Austrian National Dishes
Wiener schnitzel (from German Wiener Schnitzel, meaning ‘Viennese cutlet’), sometimes spelled Wienerschnitzel, as in Switzerland, is a type of schnitzel made of a thin, breaded, pan-fried veal cutlet.
It is one of the best known specialities of Viennese cuisine, and one of the national dishes of Austria.
It’s made with boneless meat thinned with a mallet (escalope-style preparation), and fried with a coating of flour, egg, and breadcrumbs.
Southern fried chicken, also known simply as fried chicken, is a dish consisting of chicken pieces which have been coated in a seasoned batter and pan-fried, deep fried, or pressure fried.
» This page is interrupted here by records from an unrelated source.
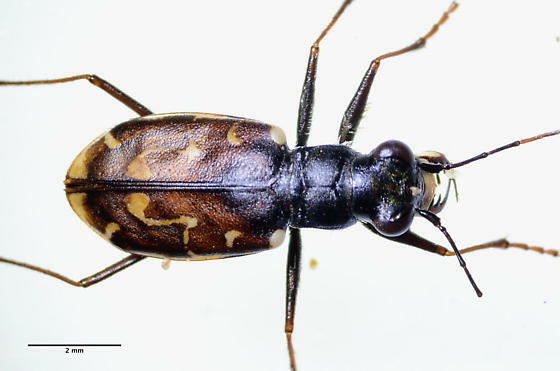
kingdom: Animalia
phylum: Arthropoda
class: Insecta
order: Coleoptera
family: Carabidae
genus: Cicindela
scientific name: Cicindela hirticollis
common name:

The breading adds a crisp coating or crust to the exterior of the chicken while retaining juices in the meat. Broiler chickens are most commonly used.
The first dish known to have been deep fried was fritters, which were popular in the European Middle Ages. However, it was the Scottish who were the first Europeans to deep fry their chicken in fat (though without seasoning). Meanwhile, a number of West African peoples had traditions of seasoned fried chicken (though battering and cooking the chicken in palm oil). Scottish frying techniques and West African seasoning techniques were combined by enslaved Africans and African-Americans in the American South.
Valerianella locusta is a small annual plant that is eaten as a leaf vegetable. It has a characteristic nutty flavour, dark green colour, and soft texture, and is popularly served as salad greens. Common names include corn salad, common cornsalad, lamb’s lettuce, mâche (/mɑːʃ/), fetticus, feldsalat, nut lettuce, field salad, and rapunzel. In restaurants that feature French cooking, it may be called doucette or raiponce, as an alternative to mâche, by which it is best known. In German-speaking Switzerland it is known as Nüsslisalat or Nüssler, terms that have been borrowed by the area’s many English-speakers. It is typically served as a salad with chopped hard-boiled eggs and crumbled bacon.
Knödel or Klöße are boiled dumplings commonly found in Central European and East European cuisine. Central European countries in which their variant of Knödel is popular include Austria, Germany, Hungary, Poland, Serbia, Croatia, Slovenia, Slovakia, and the Czech Republic. They are also found in Scandinavian, Romanian, North-eastern Italian cuisine, Ukrainian and Belarusian cuisines. Usually made from flour, bread or potatoes, they are often served as a side dish, but can also be a dessert such as plum dumplings, or even meat balls in soup. Many varieties and variations exist.